§ **Extrait choisi**:
....

Me Martinet : Exception de nullité soulevée car on ne sait pas sur quelles bases pénales EDF est poursuivie. Droit extrêmement technique. La lettre de l’ASN dit que "cet évènement n’a eu aucune conséquence sur la sûreté de l’installation". L’exploitant a respecté le "code de la route" et aucune suite n’a été donnée à cette lettre de suites. L’incident est clos. EDF a été bien surprise de recevoir cette citation un an plus tard. Injuste que la dispense de peine n’est pas été accordée. Dans les conclusions de partie civile, c’est le flou le plus total. Il y a une violation des droits de la défense fondée sur le flou de la base légale.

Me Busson : Les faits sont connus par EDF. Les PV font foi jusqu’à preuve contraire : cela ne signifie pas que seuls les PV servent de base. Plusieurs décisions sont tombées et ont défriché le terrain en la matière. Sur la note en délibéré produite par EDF après l’audience en 1e instance, là-dessus, la jurisprudence est constante : pas de note en délibéré possible.

....

§ **Consigne**: Poursuivez le compte rendu d'audience consacré à EDF après sa dernière phrase. Les données qui suivent proviennent d'une autre source que le compte rendu d'audience.

§ **Données fournies**:
....

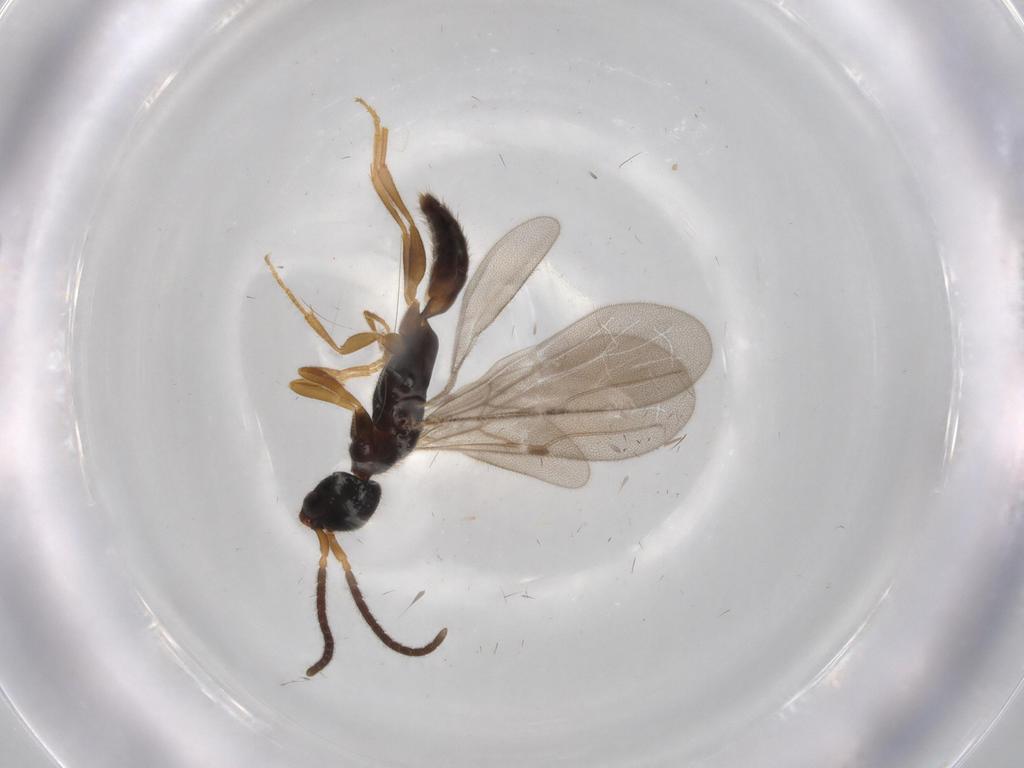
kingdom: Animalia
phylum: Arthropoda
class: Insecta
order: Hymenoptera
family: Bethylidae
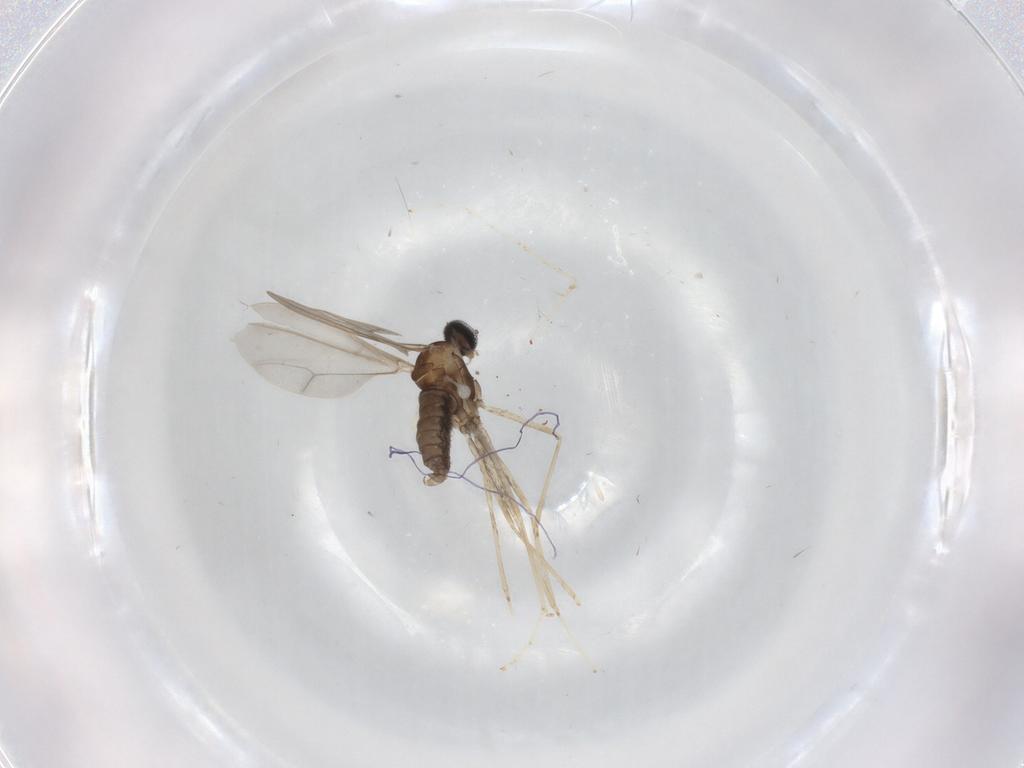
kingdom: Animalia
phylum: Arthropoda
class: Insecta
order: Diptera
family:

....

§ **Réponse**:
L’avocate générale : D’après la défense, la citation pénale serait nulle parce qu’il y aurait une différence entre les infractions contenues dans le PV de l’ASN et la citation. Or, c’est un principe de base de la procédure pénale, mais le Parquet a l’opportunité des poursuites et le droit de choisir la procédure pénale et la qualification. Le Parquet n’est pas lié par une qualification. Jurisprudence constante de la Cour de cassation : il appartient ensuite aux juges du fond de dire si les infractions sont caractérisées ou non. La citation directe délivrée à EDF était tout à fait intelligible. Selon l’article 56 du décret du 02/11/07, est une contravention de 5e classe le fait de ne pas respecter les règles techniques générales. L’article 2.6.3 de l’arrêté de 2012 est très clair. Il précise exactement ce qui est reproché à la personne morale. Je demande le rejet de l’exception de nullité.

Le président : Exception de nullité jointe au fond.

Le représentant de l’ASN : Traitement des écarts pas satisfaisant dans cette affaire. Sur la fuite, il n’y avait aucun enjeu de sûreté mais niveau trop bas dans la bâche par rapport à ce qui est défini dans la réglementation.

Le président : on déduit l’insuffisance d’EDF de la seconde fuite du 05/03.

Le représentant de l’ASN : Ce qui est reproché à EDF, c’est l’absence d’examen et l’insuffisance de traitement.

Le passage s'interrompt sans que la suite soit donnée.